The death toll—and the fact that it’s taking so long for the island to put out reasonable estimates—is a source of tension between the Puerto Rican government, the Puerto Rican people, and the diaspora on the mainland. The idea that the island territory can’t even complete what should be the first recovery step in counting the losses and helping bereaved families is often seen as an indication of the ineptitude, unpreparedness, and bureaucratic malaise that has affected many of the island’s post-Maria decisions.
But what the ongoing effort has illustrated is that coming up with an official death toll is a logistical nightmare in the aftermath of a disaster that sparked a long-term mortality event and a major emigration, and threw Puerto Rico’s finances and governance into further disarray. Death certificates filed on the island could possibly underestimate the number of people who died from disaster-related effects like the loss of power across the island after the storm, while instruments like surveys of survivors could overestimate those deaths. Some people just disappeared, and others were probably quietly buried in a less-than-official capacity.
In June, Governor Ricardo Rosselló faced a significant controversy when his government tried to withhold some administrative data on death counts and then belatedly released the data after a court ordered it to do so. The data was critical to Santos’s and Howard’s research. They compiled official death counts in the seven years before the storm and averaged them month by month to create a baseline death rate. Then they measured the deaths in the months after Hurricane Maria. The differences between those death counts and the baseline are known as “excess deaths,” and they represent people likely killed from the storm and its aftereffects.
The researchers found that Puerto Rico suffered 459 excess deaths in September of 2017, 564 in October, and 116 in November. Since the storm hit the island on September 20, the excess deaths in October point especially to the depths of the misery that the storm created, and to the costs of the collapse of infrastructure and a tepid initial disaster response. “When the area is flooded and without power, that’s not a safe environment for a grandmother on dialysis,” Santos said in a press release. “Essentially, that’s what we’re trying to address.
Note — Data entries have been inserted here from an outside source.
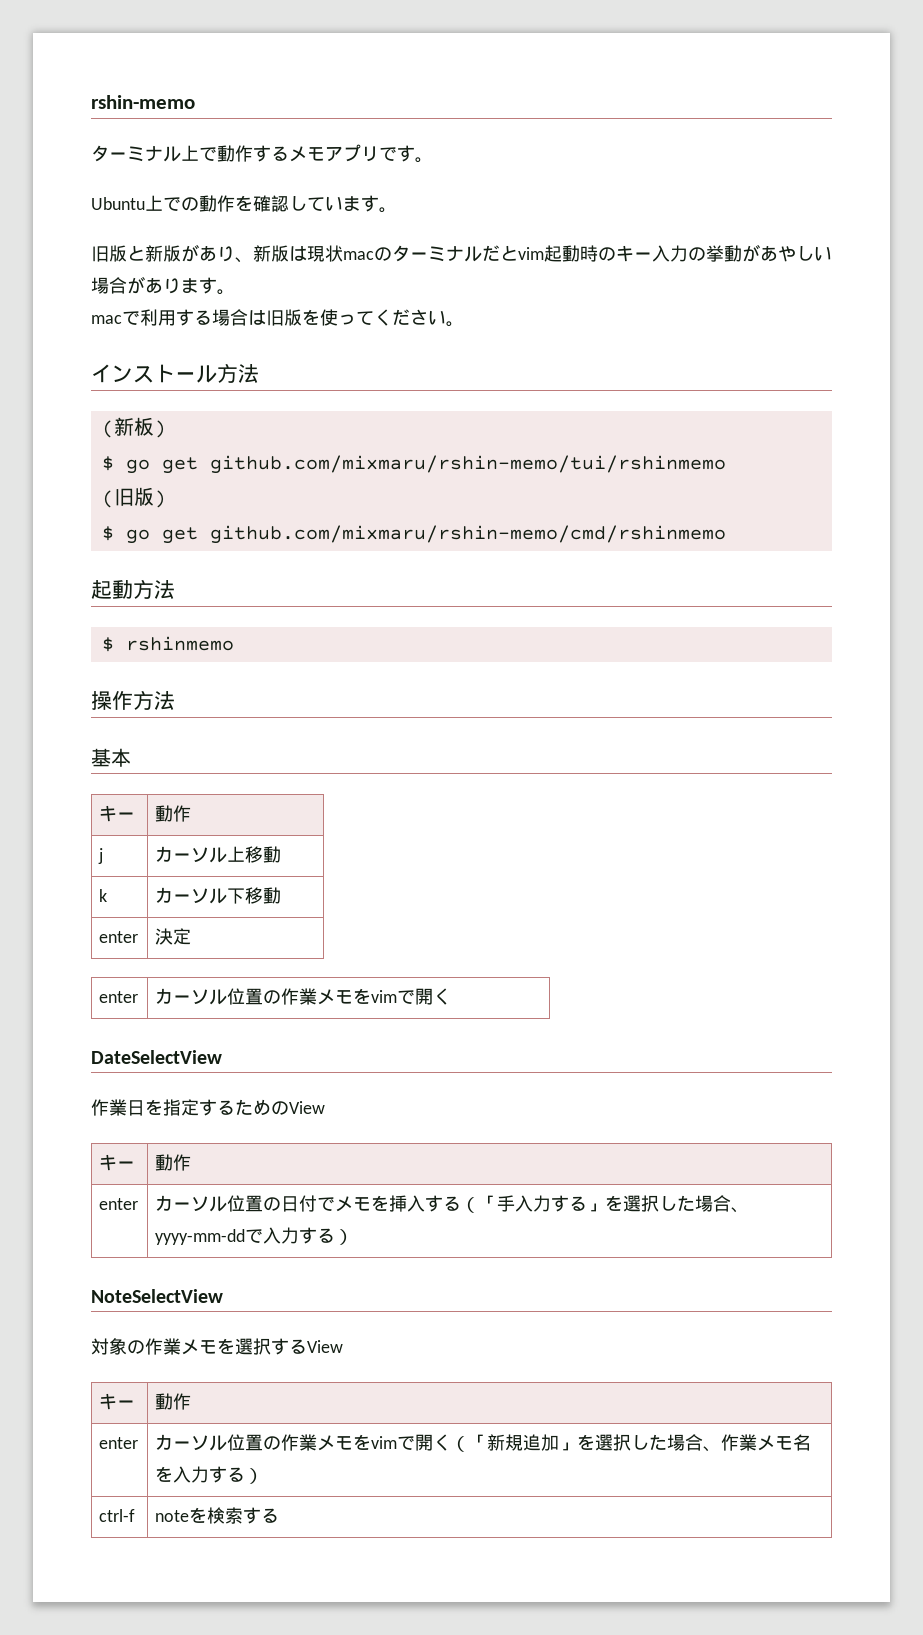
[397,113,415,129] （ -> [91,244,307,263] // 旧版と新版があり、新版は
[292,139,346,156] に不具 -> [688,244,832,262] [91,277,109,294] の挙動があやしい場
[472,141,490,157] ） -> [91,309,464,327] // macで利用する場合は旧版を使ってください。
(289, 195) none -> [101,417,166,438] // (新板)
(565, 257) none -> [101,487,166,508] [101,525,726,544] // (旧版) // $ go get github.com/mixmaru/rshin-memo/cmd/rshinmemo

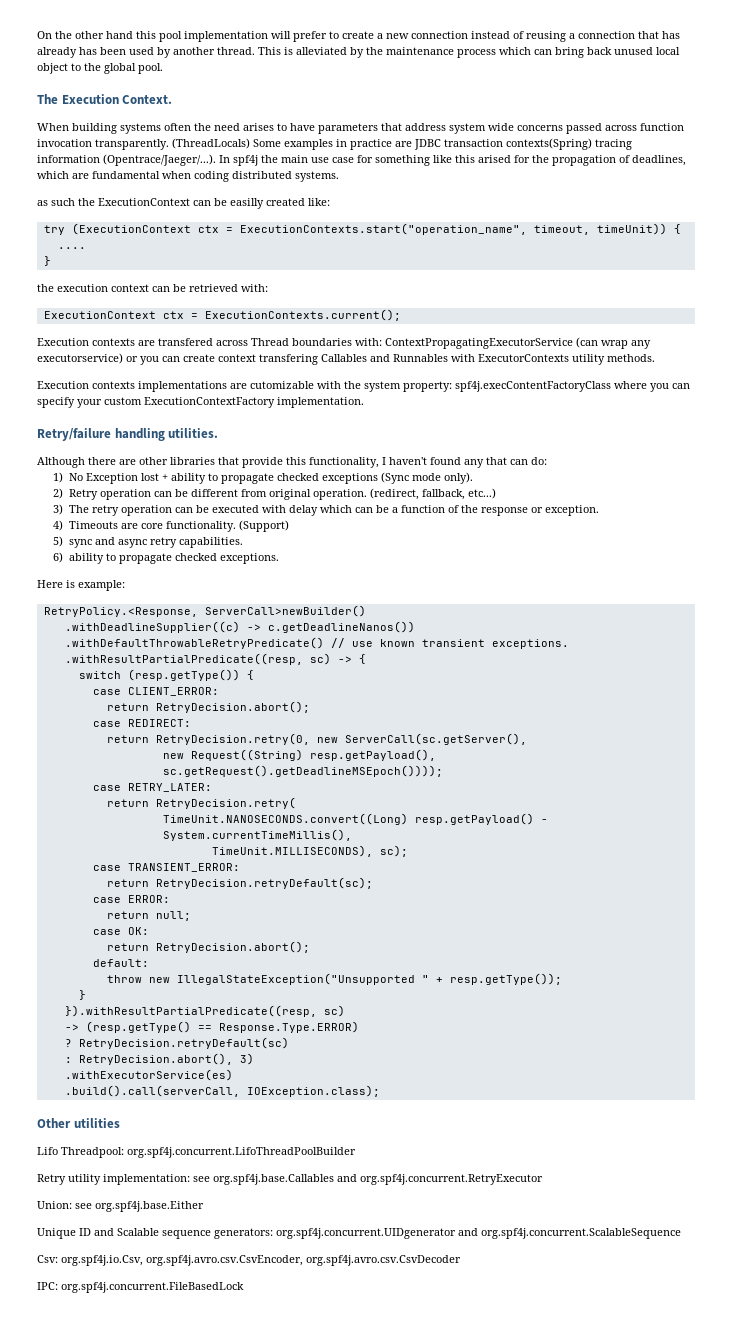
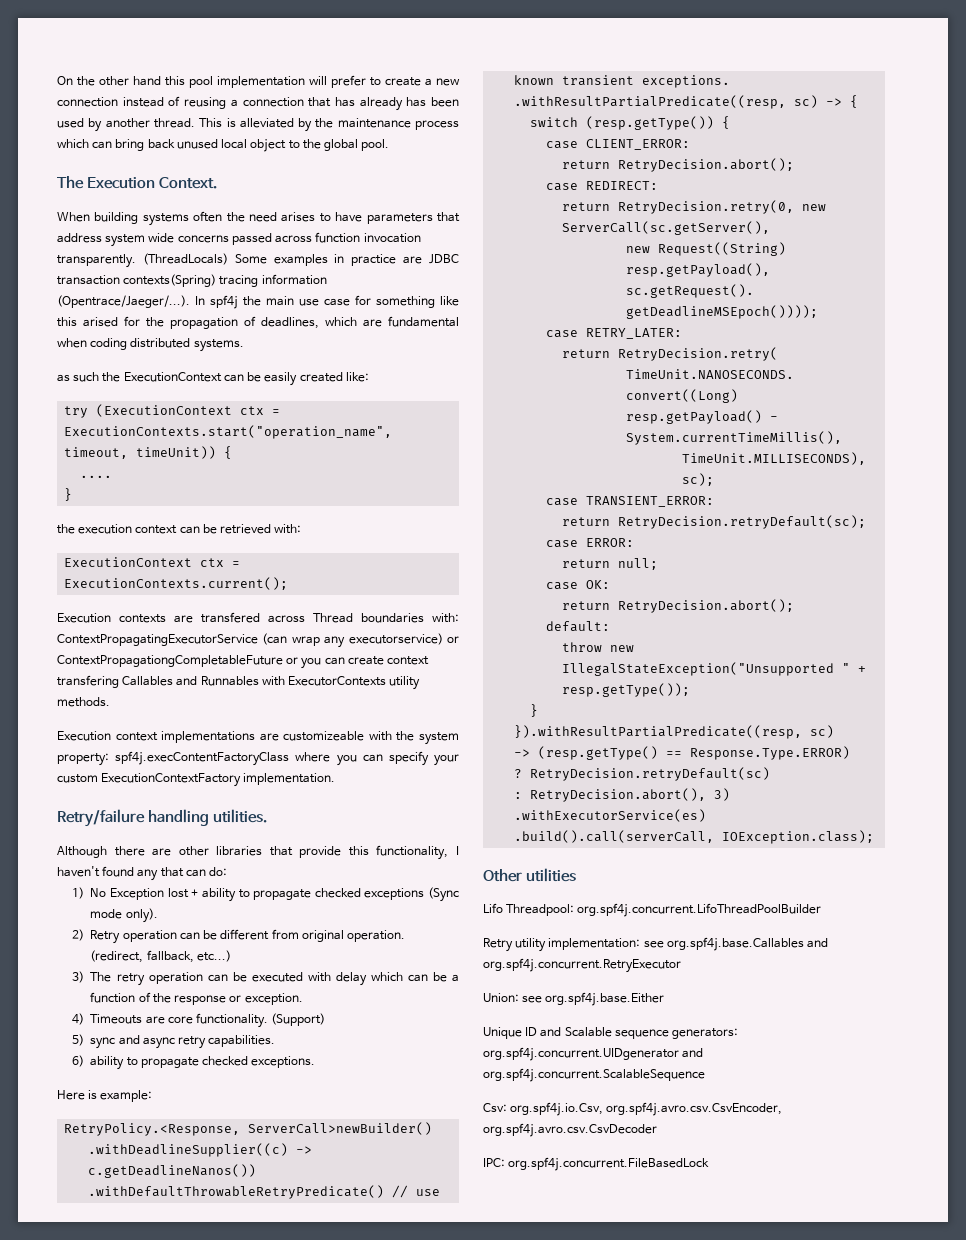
[230,198,264,209] easilly -> [264,372,298,386] easily
(138, 359) none -> [57,655,299,667] ContextPropagationgCompletableFuture or
[92,381,135,389] contexts -> [115,732,158,741] context
[250,381,314,389] cutomizable -> [283,731,365,741] customizeable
Not just the people who drowned or died in landslides, but also the people who died because they didn’t have access to their basic needs.”
Still, this estimate is only one of several on the death toll of Hurricane Maria. Several journalists and independent researchers had earlier reached similar numbers of about 1,000 deaths. The previous major study in the NEJM from Harvard researchers, which found more than 4,000 deaths, relied on a methodology that was different from any of these efforts. Santos and Howard criticize that methodology in their paper. “It was based on a survey that underestimated prehurricane mortality, overestimated posthurricane mortality, and had a large [confidence interval], indicating a high level of uncertainty,” they write.
There’s plenty of ground still left to cover. Researchers at George Washington University’s Milken Institute School of Public Health have embarked on what many believe will be the authoritative say in the matter, a comprehensive analysis of data provided by Puerto Rico’s government, which is expected out before the end of the summer. Yet it seems reasonable to think now that the baseline of somewhere north of 1,000 people lost from the disaster is a good estimate. The bad news is that estimate still makes Hurricane Maria the second-worst natural disaster on American soil in a century, behind Hurricane Katrina.